Research Grants

Collective Memory of the Human Rights Violations during the Martial Law Among Young Educated Filipinos

Small Grants – One
Year
University Affiliation:
Xavier University- Ateneo de
Cagayan

Research
objectives 

This study aims to provide thorough
insight on the collective memory and memory-making mechanism of the human
rights violations during the martial law period among young college-educated
Filipinos.

Significance of
research 

Studying human rights, how it can be
protected and violations be prevented is crucial for a humane and inclusive
society. However, understanding how memories of past
human rights violations are formed and shaped is just as
crucial to the improvement of the human rights situation in a society. By
examining how the martial law period in the Philippines is collectively
remembered by young Filipinos, this study provides a thorough understanding
of how human rights is defined and justified throughout
generations
and how memories of its violations are constructed and
preserved in the consciousness of the people.
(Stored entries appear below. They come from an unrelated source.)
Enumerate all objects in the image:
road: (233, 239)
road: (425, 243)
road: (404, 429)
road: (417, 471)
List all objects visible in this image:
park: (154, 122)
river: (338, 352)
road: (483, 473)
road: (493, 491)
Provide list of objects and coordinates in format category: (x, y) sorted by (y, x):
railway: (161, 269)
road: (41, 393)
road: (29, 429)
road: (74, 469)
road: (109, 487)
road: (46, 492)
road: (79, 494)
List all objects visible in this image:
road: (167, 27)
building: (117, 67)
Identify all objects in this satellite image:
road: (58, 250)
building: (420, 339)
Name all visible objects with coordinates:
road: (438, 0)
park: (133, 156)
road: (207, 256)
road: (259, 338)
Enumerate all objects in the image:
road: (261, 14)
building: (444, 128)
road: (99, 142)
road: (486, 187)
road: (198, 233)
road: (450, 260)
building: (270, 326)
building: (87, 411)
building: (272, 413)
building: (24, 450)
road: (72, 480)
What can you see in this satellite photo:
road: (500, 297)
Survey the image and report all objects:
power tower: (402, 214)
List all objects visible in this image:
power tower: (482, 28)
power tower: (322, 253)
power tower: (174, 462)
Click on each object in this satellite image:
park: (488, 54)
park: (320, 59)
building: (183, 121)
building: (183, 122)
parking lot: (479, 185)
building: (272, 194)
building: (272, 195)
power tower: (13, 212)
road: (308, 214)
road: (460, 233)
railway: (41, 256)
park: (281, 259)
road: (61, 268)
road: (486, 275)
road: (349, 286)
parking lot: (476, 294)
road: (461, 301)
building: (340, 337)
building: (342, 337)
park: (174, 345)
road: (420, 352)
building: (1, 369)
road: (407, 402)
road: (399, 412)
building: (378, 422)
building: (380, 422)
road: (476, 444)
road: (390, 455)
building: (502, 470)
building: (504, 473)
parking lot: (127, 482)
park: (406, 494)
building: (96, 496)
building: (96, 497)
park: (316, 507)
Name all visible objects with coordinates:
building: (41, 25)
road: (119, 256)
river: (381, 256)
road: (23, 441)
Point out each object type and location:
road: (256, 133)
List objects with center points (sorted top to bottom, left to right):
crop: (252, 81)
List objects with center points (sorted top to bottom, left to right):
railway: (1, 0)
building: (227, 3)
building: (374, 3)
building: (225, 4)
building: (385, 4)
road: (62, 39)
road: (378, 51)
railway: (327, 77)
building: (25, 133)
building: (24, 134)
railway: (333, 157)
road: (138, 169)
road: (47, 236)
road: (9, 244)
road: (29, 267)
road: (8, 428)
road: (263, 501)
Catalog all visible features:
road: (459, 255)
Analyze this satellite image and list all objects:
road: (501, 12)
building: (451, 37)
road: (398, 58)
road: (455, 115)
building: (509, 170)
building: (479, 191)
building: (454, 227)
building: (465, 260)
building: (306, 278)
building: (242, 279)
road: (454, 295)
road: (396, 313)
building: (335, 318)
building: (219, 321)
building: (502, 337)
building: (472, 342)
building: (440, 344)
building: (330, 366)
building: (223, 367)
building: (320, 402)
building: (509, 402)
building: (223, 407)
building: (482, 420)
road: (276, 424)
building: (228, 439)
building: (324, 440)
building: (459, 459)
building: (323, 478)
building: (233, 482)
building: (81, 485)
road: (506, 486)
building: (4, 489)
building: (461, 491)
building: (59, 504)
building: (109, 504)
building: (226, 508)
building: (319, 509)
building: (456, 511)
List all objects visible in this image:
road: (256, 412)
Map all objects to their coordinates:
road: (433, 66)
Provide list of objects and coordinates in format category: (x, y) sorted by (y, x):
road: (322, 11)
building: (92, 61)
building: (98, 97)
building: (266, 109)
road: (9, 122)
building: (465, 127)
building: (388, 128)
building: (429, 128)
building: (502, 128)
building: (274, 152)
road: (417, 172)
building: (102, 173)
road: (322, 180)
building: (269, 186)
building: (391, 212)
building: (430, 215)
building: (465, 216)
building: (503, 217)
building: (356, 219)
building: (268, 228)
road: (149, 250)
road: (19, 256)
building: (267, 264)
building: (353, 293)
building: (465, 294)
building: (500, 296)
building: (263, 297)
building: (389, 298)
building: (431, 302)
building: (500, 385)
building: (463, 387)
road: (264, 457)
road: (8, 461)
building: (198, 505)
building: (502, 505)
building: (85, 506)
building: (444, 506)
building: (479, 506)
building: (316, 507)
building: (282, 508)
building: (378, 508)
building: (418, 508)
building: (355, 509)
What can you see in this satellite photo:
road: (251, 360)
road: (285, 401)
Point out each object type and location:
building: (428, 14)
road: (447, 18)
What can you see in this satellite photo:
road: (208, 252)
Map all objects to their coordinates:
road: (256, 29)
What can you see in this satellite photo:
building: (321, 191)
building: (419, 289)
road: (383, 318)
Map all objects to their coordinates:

It is by understanding how
young Filipinos remember and understand the martial law period, advocates and
especially universities, may be able to construct effective means of
educating current and future generations about human
rights.

Personal
bio 

Gretchen AbusoGretchen Abuso is a university instructor at the Department of
Sociology and Anthropology of Xavier University- Ateneo de Cagayan. Her past
research engagements with the Research Institute for Mindanao Culture brought
her to different parts of her beloved Mindanao where she met the women of
Zamboanga, the youth in Basilan, the farmers of Davao and the indigenous
peoples of Misamis Oriental. Current political climate in her country
inspired her to examine the mechanisms of remembering and why Filipinos seem
to willingly repeat its violent past.